Bij het berekenen van de covariantie in series en dataframes worden eventuele ontbrekende waarden uitgesloten
Berekening van de covariantie tussen twee reeksen
Code:
series1 = pd.Series(np.random.randn(200)) series2 = pd.Series(np.random.randn(200)) series1.cov(serie2)
Output:
-0.14817157321848334
Berekening van de covariantie van een dataframe
Code:
df = pd.DataFrame(np.random.randn(4,5),columns = ["a", "b", "c", "d", "e"]) df.cov()
Output:
a | b | c | d | e | |
---|---|---|---|---|---|
a | 2.095402 | 0.191502 | 0.049185 | 0.090229 | -1.052856 |
b | 0.191502 | 0.628889 | 0.377184 | -0.507893 | 0.404180 |
c | 0.049185 | 0.377184 | 0.336220 | -0.077814 | 0.571139 |
d | 0.090229 | -0.507893 | -0.077814 | 0.950198 | 0.164894 |
e | -1.052856 | 0.404180 | 0.571139 | 0.164894 | 1.722546 |
De correlatie wordt berekend met behulp van de corr()-methode.

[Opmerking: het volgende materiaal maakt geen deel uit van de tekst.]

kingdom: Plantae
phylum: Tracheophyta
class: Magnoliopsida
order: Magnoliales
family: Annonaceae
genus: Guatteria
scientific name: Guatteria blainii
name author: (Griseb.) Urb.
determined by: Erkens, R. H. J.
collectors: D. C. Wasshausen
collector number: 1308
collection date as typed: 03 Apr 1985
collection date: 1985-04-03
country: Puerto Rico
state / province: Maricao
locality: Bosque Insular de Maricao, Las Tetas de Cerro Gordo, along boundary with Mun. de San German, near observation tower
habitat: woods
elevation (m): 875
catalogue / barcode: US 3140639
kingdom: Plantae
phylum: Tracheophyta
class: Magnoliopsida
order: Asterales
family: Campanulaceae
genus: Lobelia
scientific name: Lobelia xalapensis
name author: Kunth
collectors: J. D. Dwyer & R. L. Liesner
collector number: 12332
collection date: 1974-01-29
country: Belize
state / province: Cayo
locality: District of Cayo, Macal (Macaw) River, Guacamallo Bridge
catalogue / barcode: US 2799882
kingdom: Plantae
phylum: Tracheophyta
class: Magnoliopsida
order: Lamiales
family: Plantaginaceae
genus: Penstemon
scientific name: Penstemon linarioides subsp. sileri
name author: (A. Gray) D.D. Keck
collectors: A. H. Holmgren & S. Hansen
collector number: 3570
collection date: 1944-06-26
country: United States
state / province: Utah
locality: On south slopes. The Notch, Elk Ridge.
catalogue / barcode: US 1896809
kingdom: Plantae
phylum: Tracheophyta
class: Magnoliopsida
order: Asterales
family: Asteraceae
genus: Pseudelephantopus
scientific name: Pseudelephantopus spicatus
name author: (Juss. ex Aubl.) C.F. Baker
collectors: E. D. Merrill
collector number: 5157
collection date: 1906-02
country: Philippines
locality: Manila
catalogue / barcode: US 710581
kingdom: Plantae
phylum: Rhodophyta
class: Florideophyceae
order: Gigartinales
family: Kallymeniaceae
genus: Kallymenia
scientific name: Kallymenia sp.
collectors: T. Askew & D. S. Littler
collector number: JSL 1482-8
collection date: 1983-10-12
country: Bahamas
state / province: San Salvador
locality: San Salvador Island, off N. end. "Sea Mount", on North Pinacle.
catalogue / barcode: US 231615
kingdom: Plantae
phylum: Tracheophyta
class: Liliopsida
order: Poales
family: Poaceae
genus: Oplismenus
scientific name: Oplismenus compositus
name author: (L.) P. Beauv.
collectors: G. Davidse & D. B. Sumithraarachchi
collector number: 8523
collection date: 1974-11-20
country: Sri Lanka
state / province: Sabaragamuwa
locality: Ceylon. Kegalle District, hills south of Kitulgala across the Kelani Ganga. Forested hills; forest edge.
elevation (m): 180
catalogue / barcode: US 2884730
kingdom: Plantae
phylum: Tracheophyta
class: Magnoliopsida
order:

De corr()-methode heeft een methodeparameter waarvoor de volgende methodenaamopties beschikbaar zijn:
- Pearson (standaard), wat de standaardcorrelatiecoëfficiënt is
- Kendall Tau-correlatiecoëfficiënt
- Spearman-rangcorrelatiecoëfficiënt
Berekening van de correlatie tussen reeksen in een dataframe met behulp van de standaard Pearson
Code:
df = pd.DataFrame(np.random.randn(200,4), kolommen = ["a", "b", "c", "d"]) df["a"]. corr(df["b"])
Output:
0.08425780768544051
Het berekenen van de correlatie tussen reeksen in een Data Frame met behulp van de methode spearman
Code:
df["een"]. corr(df["b"],methode = "speervechter")
Output:
0.053819845496137414
Berekening van de paarsgewijze correlatie tussen Data Frame-kolommen
Code:
Output:
a | b | c | d | |
---|---|---|---|---|
a | 1.000000 | 0.084258 | -0.074284 | 0.054453 |
b | 0.084258 | 1.000000 | 0.022995 | 0.029727 |
c | -0.074284 | 0.022995 | 1.000000 | -0.028279 |
d | 0.054453 | 0.029727 | -0.028279 | 1.000000 |
De Corrwith ()-methode wordt toegepast op een Data Frame om de correlatie te berekenen tussen dezelfde gelabelde Series in verschillende Data Frame-objecten
Code:
index = ["a", "b", "c", "d", "e"] kolommen = ["één", "twee", "drie", "vier"] df1 = pd.DataFrame(np. random.randn(5,4), index = index, kolommen = kolommen ) df2 = pd.DataFrame(np.random.randn(4,4), index = index[:4], kolommen = kolommen) df1.corrwith( df2)
Output:
één 0.277569 twee -0.052151 drie -0.754392 vier 0.526614 dtype: float64
Code:
df2.corrwith(df1, as=1)
Output:
a 0.346955 b -0.707590 c 0.711081 d 0.753457 e NaN dtype: float64
Priya Sengar (Medium, GitHub) is een datawetenschapper aan de Old Dominion University. Priya is gepassioneerd om problemen in data op te lossen en om te zetten in oplossingen.